Um dos principais desafios enfrentados pelos refugiados LGBTQIAP+ é a busca por uma colocação no mercado de trabalho, que está diretamente ligada a sua manutenção no país. A combinação da condição de refugiado com as questões relacionadas à orientação sexual e identidade de gênero torna ainda mais difícil obter oportunidades de empregos formais, principalmente em virtude dos estigmas que esses grupos sofrem. Além disso, muitos chegam ao Brasil com formações profissionais e técnicas, mas enfrentam obstáculos para validar essas qualificações devido ao processo burocrático de cada país, o que inclui, ainda, a necessidade de documentação para a regularização migratória.
Diante desses desafios, organizações que servem de apoio a refugiados LGBTQIAP+ são de suma importância para que eles possam ter uma vida mais confortável no Brasil. Assim é o caso da ONG LGBT+Movimento, que busca oferecer espaços de acolhimento, apoio sociojurídico e de empregabilidade e saúde para esse grupo e tem realizado cerca de 300 atendimentos por ano, além de oferecer aulas de português, auxílio financeiro e rodas de conversas.
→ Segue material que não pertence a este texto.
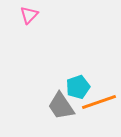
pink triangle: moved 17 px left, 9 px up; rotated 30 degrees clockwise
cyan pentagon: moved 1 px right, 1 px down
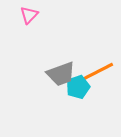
orange line: moved 2 px left, 30 px up; rotated 8 degrees counterclockwise
gray trapezoid: moved 32 px up; rotated 76 degrees counterclockwise
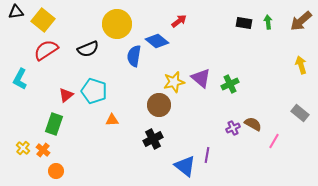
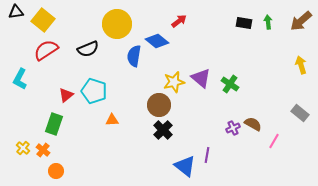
green cross: rotated 30 degrees counterclockwise
black cross: moved 10 px right, 9 px up; rotated 18 degrees counterclockwise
“A questão da empregabilidade é bastante delicada e complexa, e estamos trabalhando nisso, embora em um ritmo lento, devido à alta demanda e à necessidade dessas pessoas de serem inseridas no mercado de trabalho e conquistarem autonomia financeira para si mesmas”, explica a diretora.
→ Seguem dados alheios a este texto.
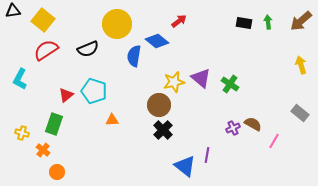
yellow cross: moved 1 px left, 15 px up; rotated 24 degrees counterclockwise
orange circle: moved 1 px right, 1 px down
No entanto, Nathália defende que a integração dessa população na sociedade brasileira requer ações conjuntas, envolvendo instituições, a comunidade LGBT e a população em geral. No último mês, o Ministério da Justiça e Segurança Pública aprovou um procedimento simplificado para a análise de pedidos de refúgio de pessoas LGBTQIAP+ oriundas de países que aplicam pena de morte ou prisão para gays, lésbicas, bissexuais, travestis e transexuais. Trata-se de uma forma de reconhecer essa população como um grupo social com temor de perseguição e, consequentemente, merecedora de proteção.
Atualmente, o Brasil enfrenta um grande número de estrangeiros na fila de pedidos de refúgio, com 134 mil pessoas aguardando uma definição das autoridades. Essa medida pode ajudar inúmeros refugiados LGBTQIAP+ a alcançarem a oportunidade de ter uma vida digna. Para isso, a diretora defende que é essencial criar um ambiente inclusivo e seguro para que essas pessoas possam reconstruir suas vidas, respeitando suas identidades e experiências. “Nosso esforço é para que elas também tenham acesso a espaços assim e se sintam representadas. Elas também desejam ter seus próprios espaços.”, conclui.